**Task description:** Rewrite the lines below as a numbered list, leaving out blank lines and the pictures.

**Record list:**
━━━━━━━━

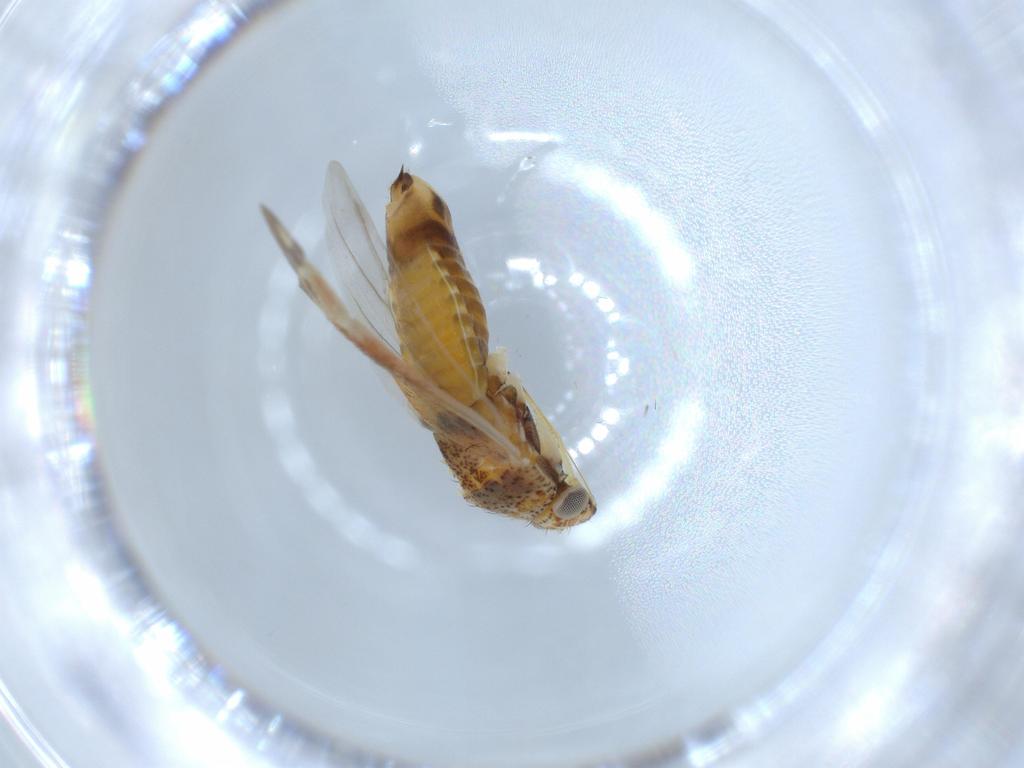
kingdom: Animalia
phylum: Arthropoda
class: Insecta
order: Hemiptera
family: Miridae
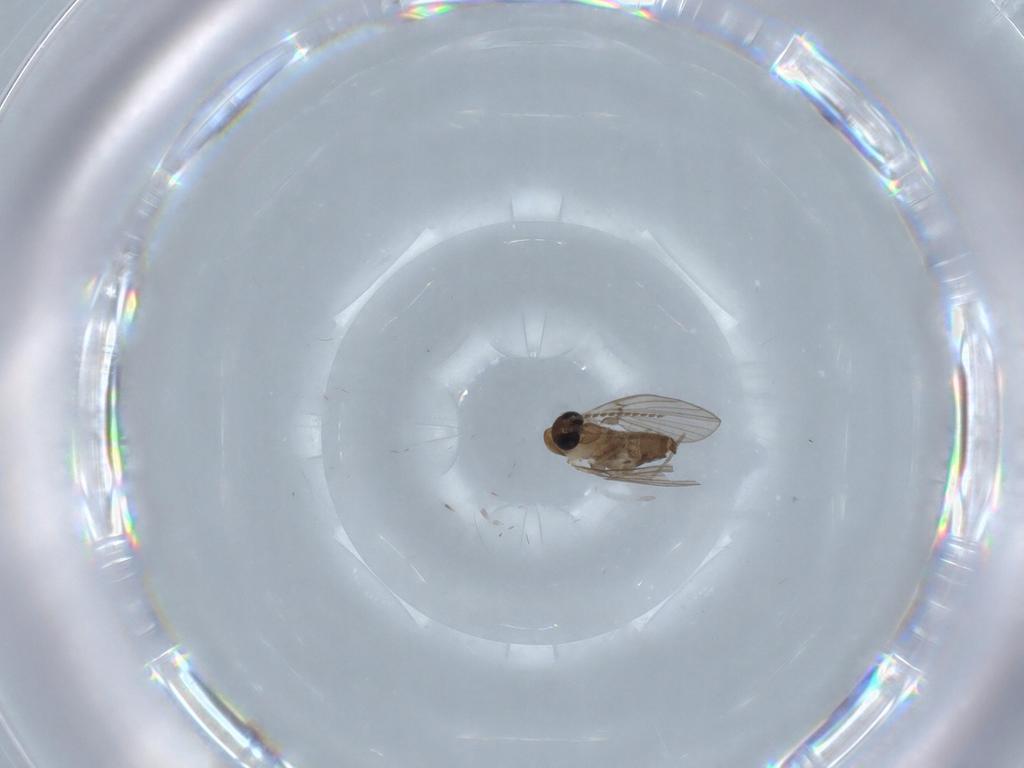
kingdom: Animalia
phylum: Arthropoda
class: Insecta
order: Diptera
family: Psychodidae
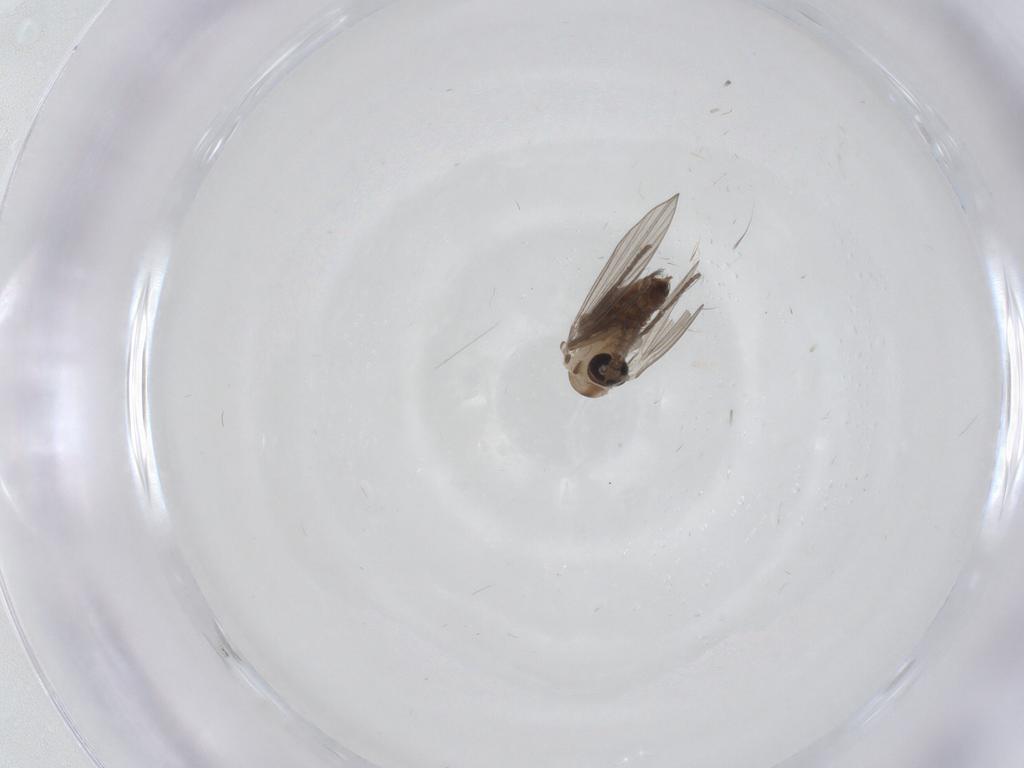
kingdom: Animalia
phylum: Arthropoda
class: Insecta
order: Diptera
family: Psychodidae
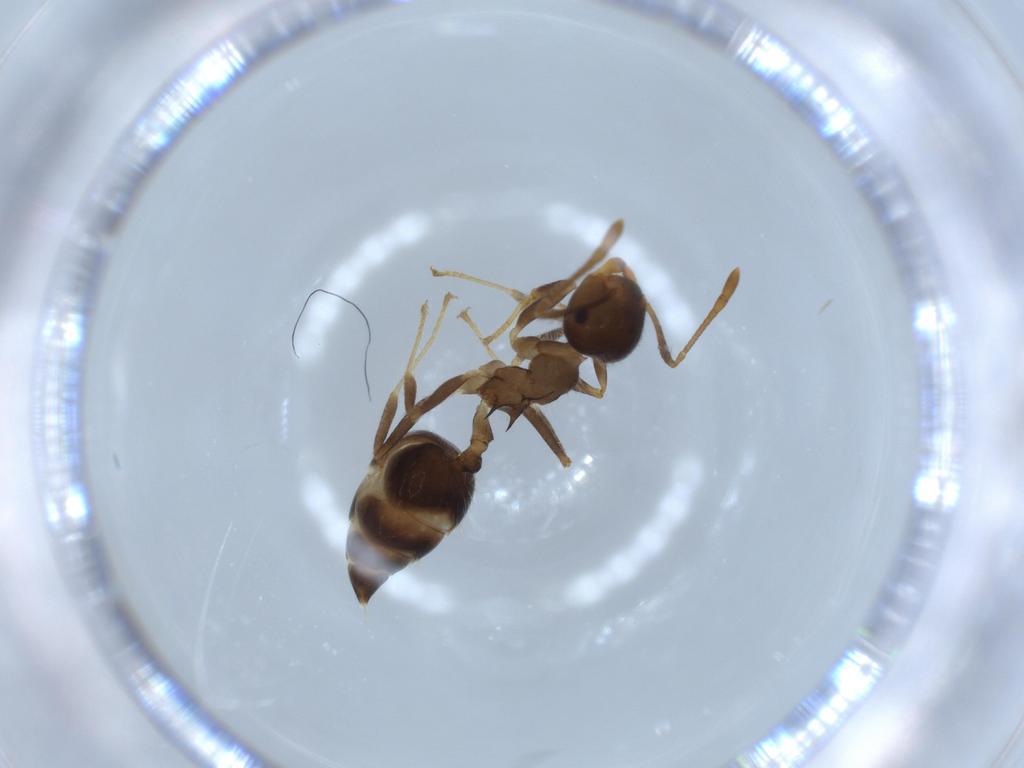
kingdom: Animalia
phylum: Arthropoda
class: Insecta
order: Hymenoptera
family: Formicidae
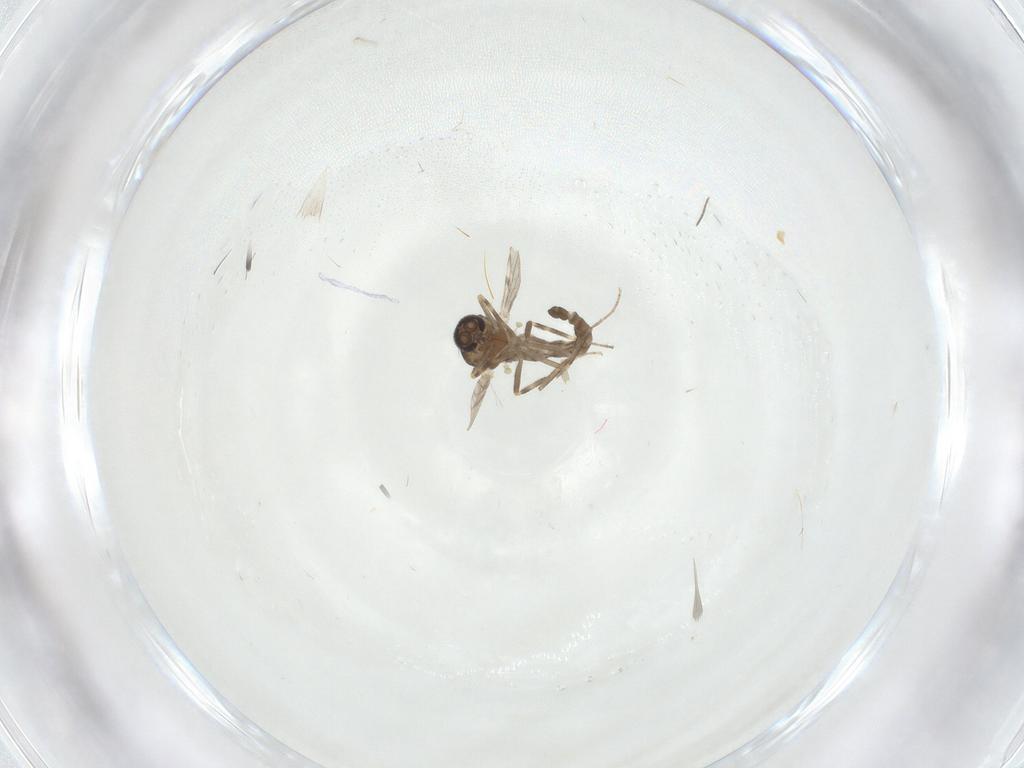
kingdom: Animalia
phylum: Arthropoda
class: Insecta
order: Diptera
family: Ceratopogonidae
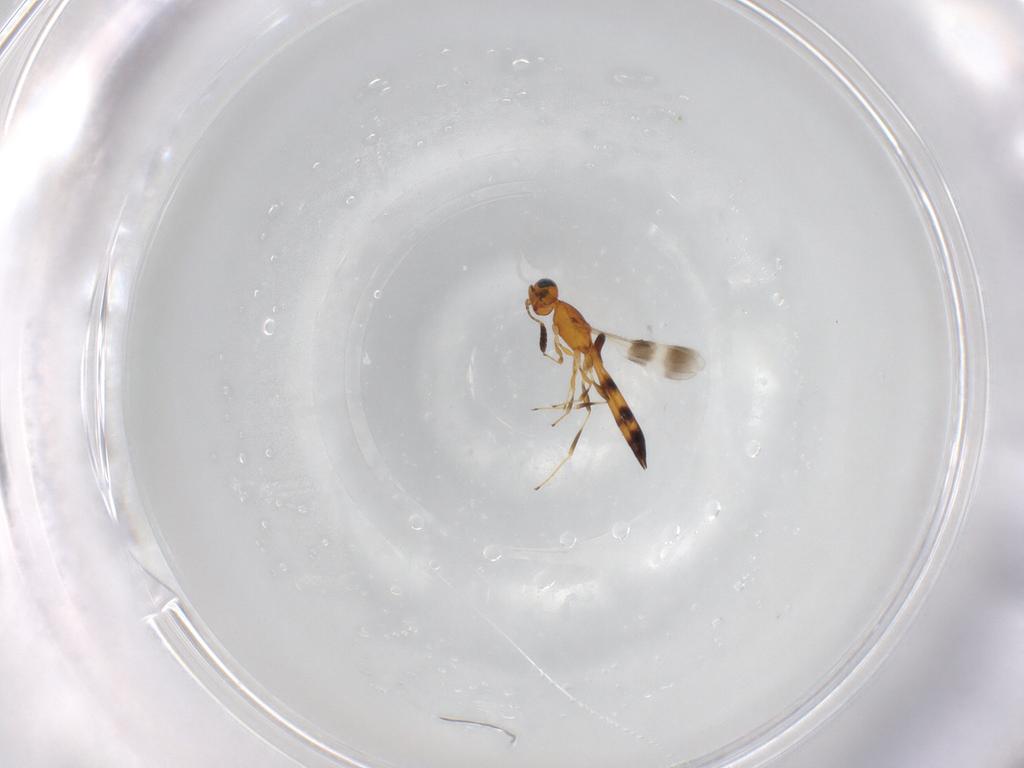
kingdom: Animalia
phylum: Arthropoda
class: Insecta
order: Hymenoptera
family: Scelionidae
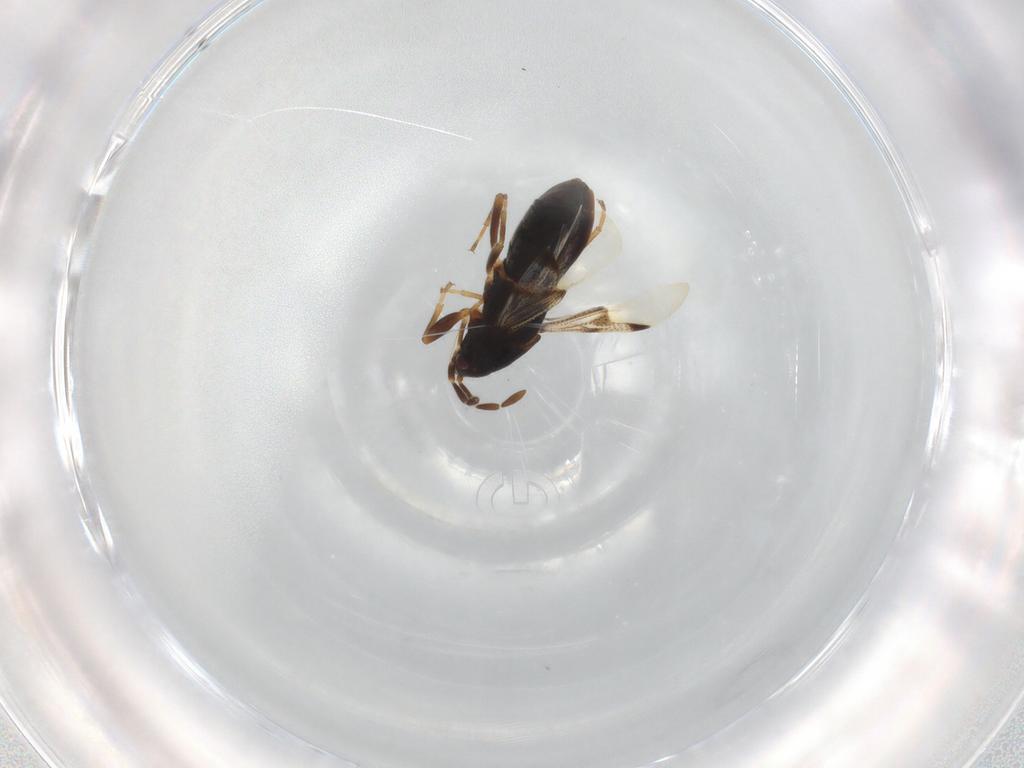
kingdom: Animalia
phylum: Arthropoda
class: Insecta
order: Hemiptera
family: Rhyparochromidae
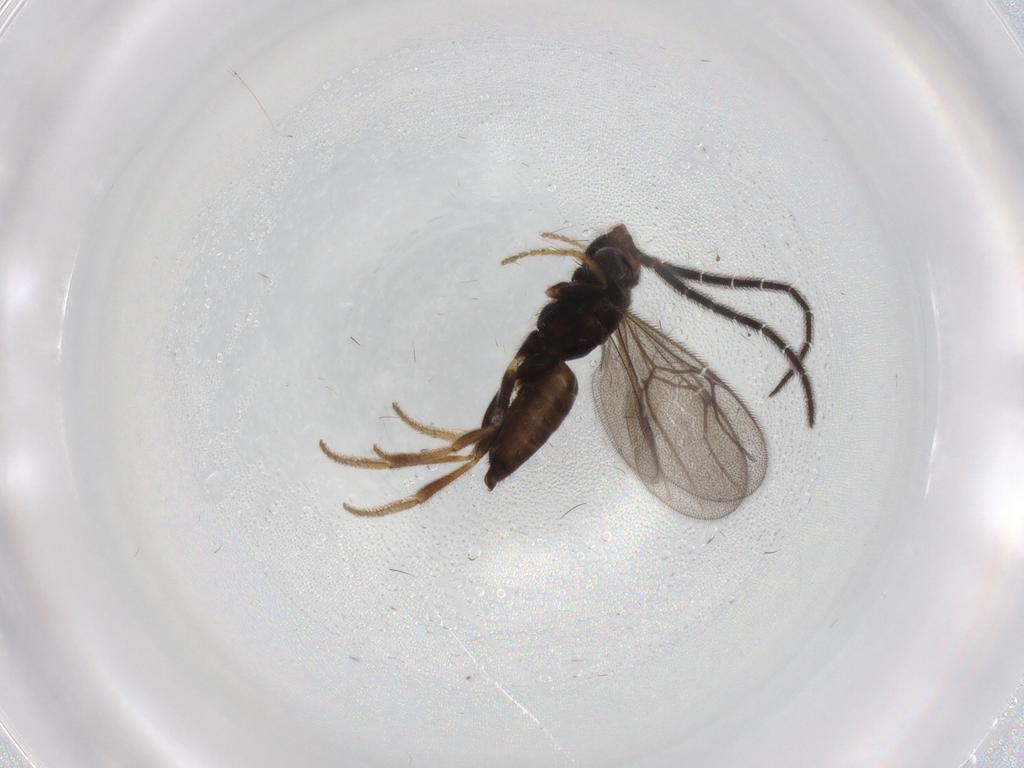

━━━━━━━━

**Output below:**
1. kingdom: Animalia
2. phylum: Arthropoda
3. class: Insecta
4. order: Hemiptera
5. family: Miridae
6. kingdom: Animalia
7. phylum: Arthropoda
8. class: Insecta
9. order: Diptera
10. family: Psychodidae
11. kingdom: Animalia
12. phylum: Arthropoda
13. class: Insecta
14. order: Diptera
15. family: Psychodidae
16. kingdom: Animalia
17. phylum: Arthropoda
18. class: Insecta
19. order: Hymenoptera
20. family: Formicidae
21. kingdom: Animalia
22. phylum: Arthropoda
23. class: Insecta
24. order: Diptera
25. family: Ceratopogonidae
26. kingdom: Animalia
27. phylum: Arthropoda
28. class: Insecta
29. order: Hymenoptera
30. family: Scelionidae
31. kingdom: Animalia
32. phylum: Arthropoda
33. class: Insecta
34. order: Hemiptera
35. family: Rhyparochromidae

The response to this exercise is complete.